Humans are a limited species. We cannot, with any certainty given the dynamic nature of life, predict the future.

In some cases you have better odds when running models and scenarios based on judging the future by analyzing past behaviors and patterns, such as insurance actuary tables or credit scores; however, most predictions are wrong.

The reasons are many, but the primary fault factor is that data is always limited and lacking context, and yet, in the world of business and non-profits we act as if it is holy. For example, how many times have you heard, "Where is the data to support that?" or "Is that just your opinion or is that statement backed with real data?"

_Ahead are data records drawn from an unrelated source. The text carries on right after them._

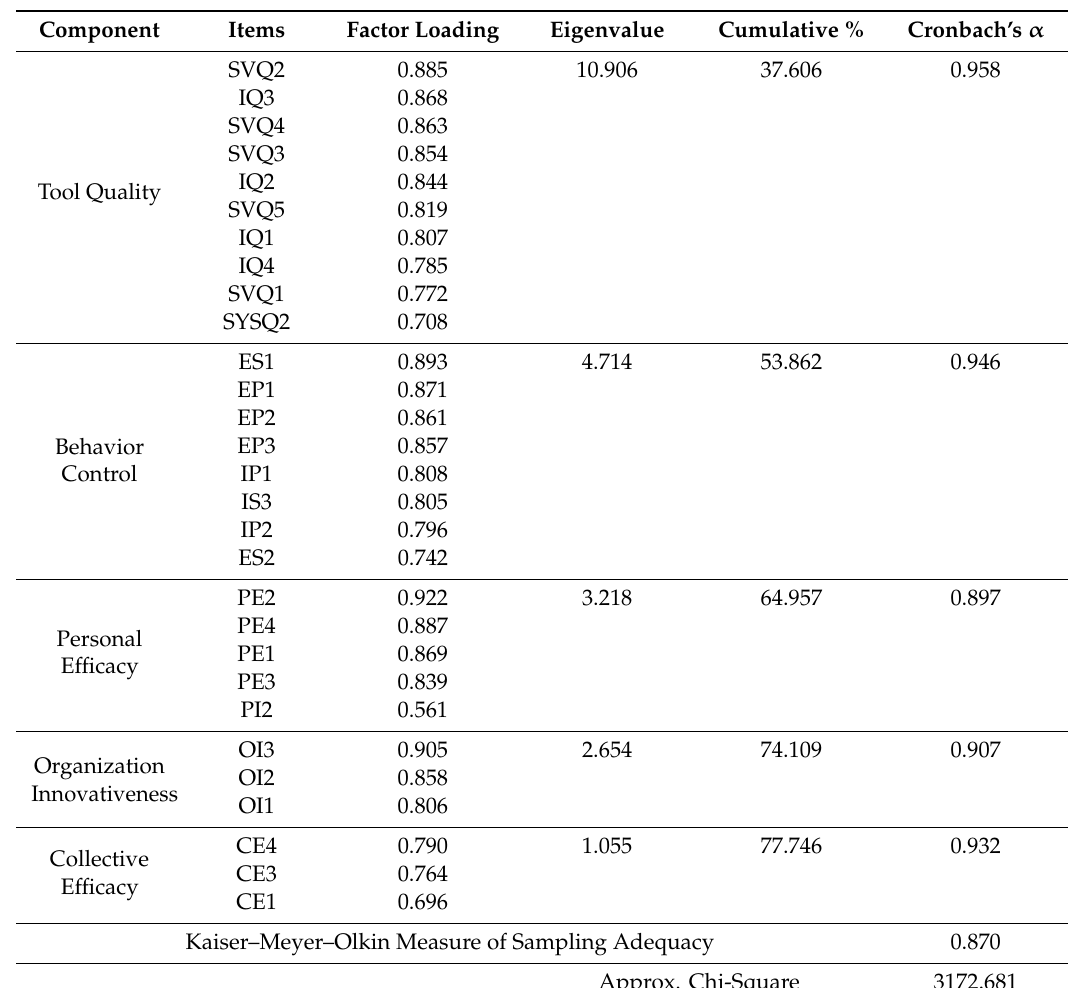
Table 3. Results of the factor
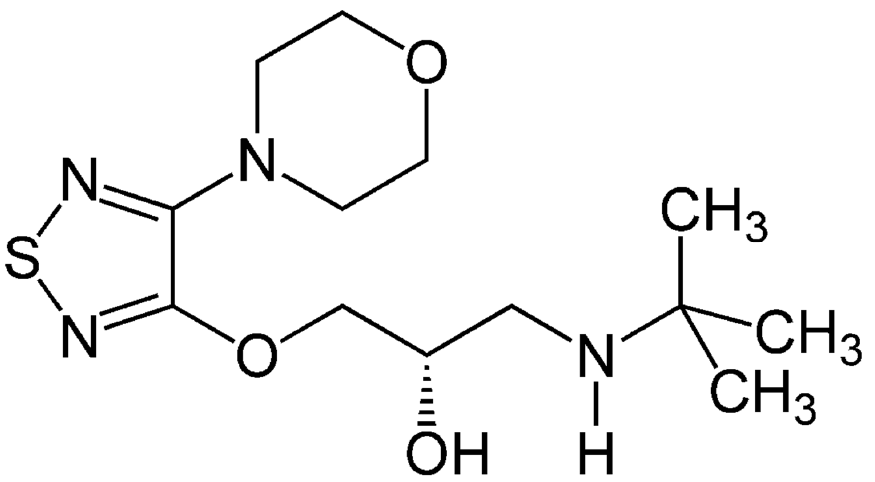
Figure 1. Demonstrates the monomer structure of the Timolol medication. Sites available allow for increased drug-release efficiency, due to the hydrogen-bonding sites present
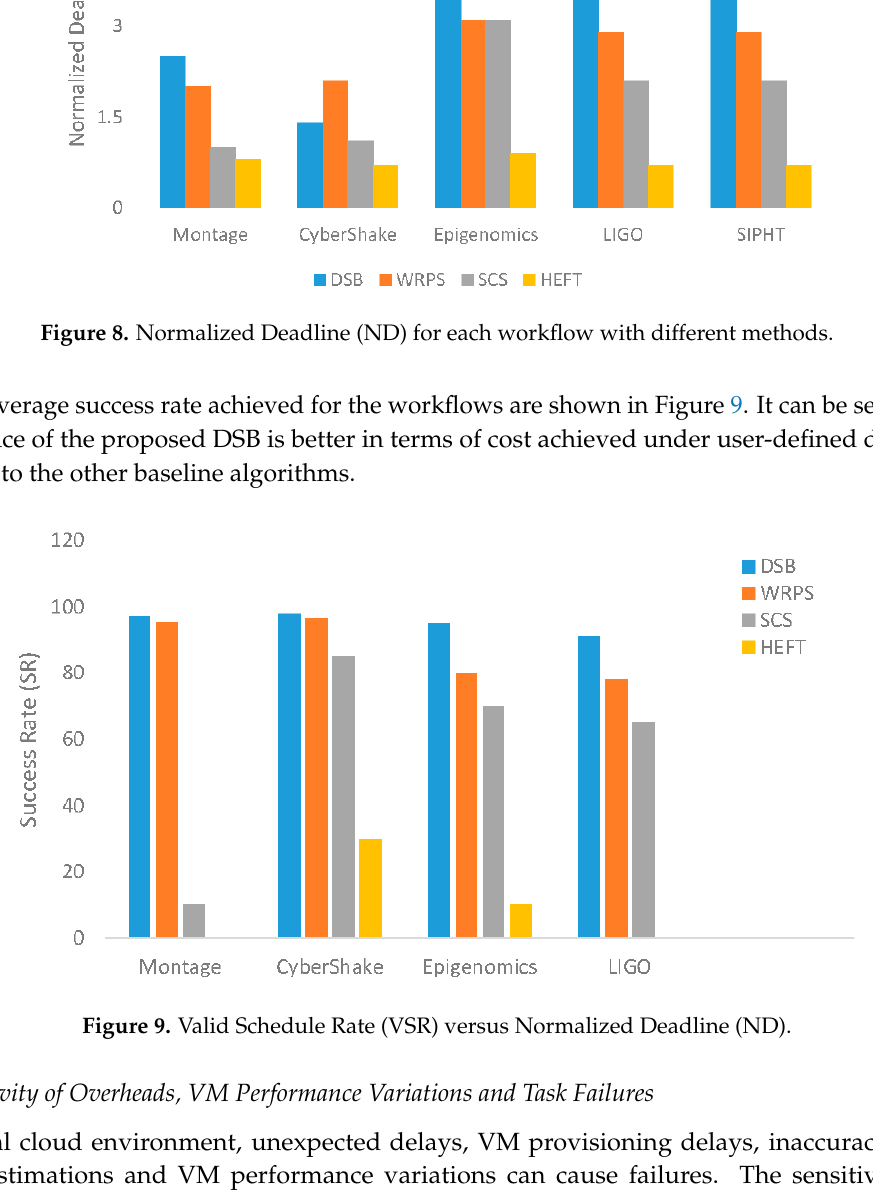
Figure 10. Sensitivity to inaccurate estimations and task execution failure. 5.5. Analysis of Variance (ANOVA) Test In this section, the statistical significance of the obtained experimental results is checked by the one ‐ way ANOVA test [35]. Table 4 shows that most of the variation in the obtained results is the variation between and not the variation within. It is evident that the ANOVA test is statistically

Yet, an over-reliance on data and an underlying and unacknowledged fear of failure makes us give data a higher role than it deserves. This anxiety drives many middle managers to try and use data to predict the future, especially in the murky, grey areas of innovation, new channel development, and branding where markets and the people that make up the markets are psychological rather than logical.

A clear case of Innovator's Dilemma perplexes many organizations. They yearn to launch something new, but because it is new there is no data (no benchmarks, no analogues), so they lose courage and pass on the opportunity to crank out yet more of the same.  

Data is one of the Meta-Games we play. Whether they are in politics, sports, or markets, we take pleasure participating in dataplay. Yet, most models trying to predict the future are wrong.

And guess what?

They are all based on data. Let's look at some proof-based evidence in politics, market, and sports predictions.

Look no further than the Pew Research Foundation's headline about the 2016 U.S. Presidential Polls: "Why 2016 election polls missed their mark."

According to the Telegraph:  "American statistics and polling analysis site FiveThirtyEight gave Trump a 30 per cent chance of victory going into the final few days. This chance - the same as winning at rock, paper, and scissors - was generous compared to other forecasters."

As for money markets, take the great Forbes headline: "It's Official! Gurus Can't Accurately Predict Markets."

Then there are sports where the professional data analysts fare no better than amateurs with the fantasy leagues.  Here's how well the biggest services - Yahoo, ESPN and CBS - translated their player stats into player rankings. After the first nine weeks of the 2010 N.F.L. season, here's how each site's projections ranked in Overall Accuracy (combines weighted scores for the QB, RB, WR, & TE positions): Yahoo Sports - #18, CBS Sports - #24, ESPN - #39.

My point is simple. All of this reliance on data gets in the way of market testing to see how well something new actually works. Data provides an excuse not to take risks, but is mostly unreliable, save for a few fields.